Texte de la page »
════════════════════

Le Forum économique mondial de Davos ne sera plus ce qu’il était par le passé. Les protestations tièdes du mouvement altermondialiste contre ce think tank de la pensée hégémonique ne sont pas non plus les mêmes qu’auparavant.
Jusqu’à la semaine précédant le début de la rencontre, ni la presse suisse ni la presse internationale n’ont prêté une attention particulière à cet événement. Cela est d’autant plus significatif que, depuis 1971, le Forum économique mondial est un événement majeur pour les principaux hommes d’affaires et gestionnaires de l’économie mondiale. Plus d’un millier de participants ont payé des milliers de dollars de frais d’inscription pour cette 54e édition qui a lieu du 15 au 19 janvier dans la ville de Davos, à quelque 270 kilomètres de Berne, la capitale suisse. Les représentants des gouvernements d’une centaine de pays ont également confirmé leur présence. Selon les organisateurs, environ 2’500 participants, dont des journalistes, des fonctionnaires d’organisations internationales et des représentants d’autres organisations, se réuniront à Davos, dans le canton alpin des Grisons. Un tiers des participants - principalement des banquiers, des dirigeants de multinationales et des représentants de gouvernements - arriveront et repartiront à bord de vols privés.
Parmi les chefs de gouvernement, le président ukrainien Volodymyr Zelensky sera certainement présent. Comme il l’avait prévu en décembre, lors de son voyage en Argentine et en Uruguay, Zelensky vient à Davos en apportant sa « formule de paix » (dont la version originale date de la fin 2022) pour en discuter avec les conseillers en matière de sécurité de quelque 80 pays qui se sont rendus dans la ville suisse à cette fin1 .
La question de l’Ukraine serait une « bouée de sauvetage médiatique » pour la réunion de Davos qui, depuis plusieurs années, perd de sa pertinence politique et de son impact international, en raison de son manque de réponse aux dernières crises économiques et politiques majeures, ainsi que de son insistance sur un modèle de société mondiale qui favorise une minorité.

════════════════════

Consigne »
Recopiez le passage du texte sur le Forum de Davos qui commence aux mots « Le Forum économique mondial de » et s'arrête après « les mêmes qu’auparavant. ».

Bloc de données »

════════════════════

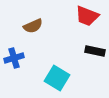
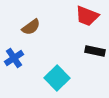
brown semicircle: moved 2 px left, 1 px down; rotated 12 degrees counterclockwise
blue cross: rotated 18 degrees counterclockwise
cyan square: rotated 15 degrees clockwise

════════════════════

Corrigé »
Le Forum économique mondial de Davos ne sera plus ce qu’il était par le passé. Les protestations tièdes du mouvement altermondialiste contre ce think tank de la pensée hégémonique ne sont pas non plus les mêmes qu’auparavant.